Don't copy the pictures; return every other part of the records exactly.

EXTRACTED ENTRIES: Begin

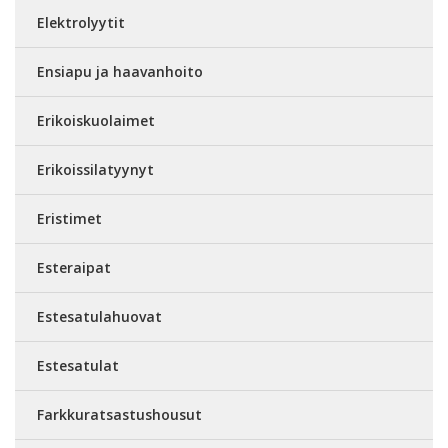
Elektrolyytit
Ensiapu ja haavanhoito
Erikoiskuolaimet
Erikoissilatyynyt
Eristimet
Esteraipat
Estesatulahuovat
Estesatulat
Farkkuratsastushousut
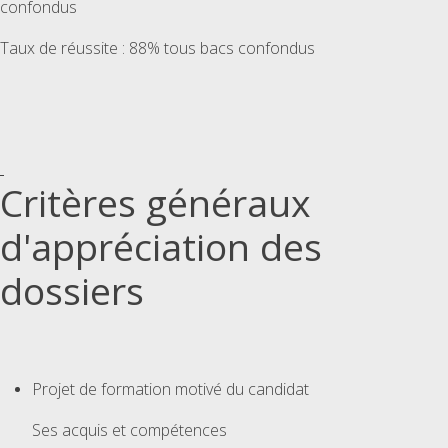
confondus
Taux de réussite : 88% tous bacs confondus
Critères généraux
d'appréciation des
dossiers
Projet de formation motivé du candidat
Ses acquis et compétences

EXTRACTED ENTRIES: End

● SOLUTION TO THIS TASK:
Elektrolyytit
Ensiapu ja haavanhoito
Erikoiskuolaimet
Erikoissilatyynyt
Eristimet
Esteraipat
Estesatulahuovat
Estesatulat
Farkkuratsastushousut
confondus
Taux de réussite : 88% tous bacs confondus
Critères généraux
d'appréciation des
dossiers
Projet de formation motivé du candidat
Ses acquis et compétences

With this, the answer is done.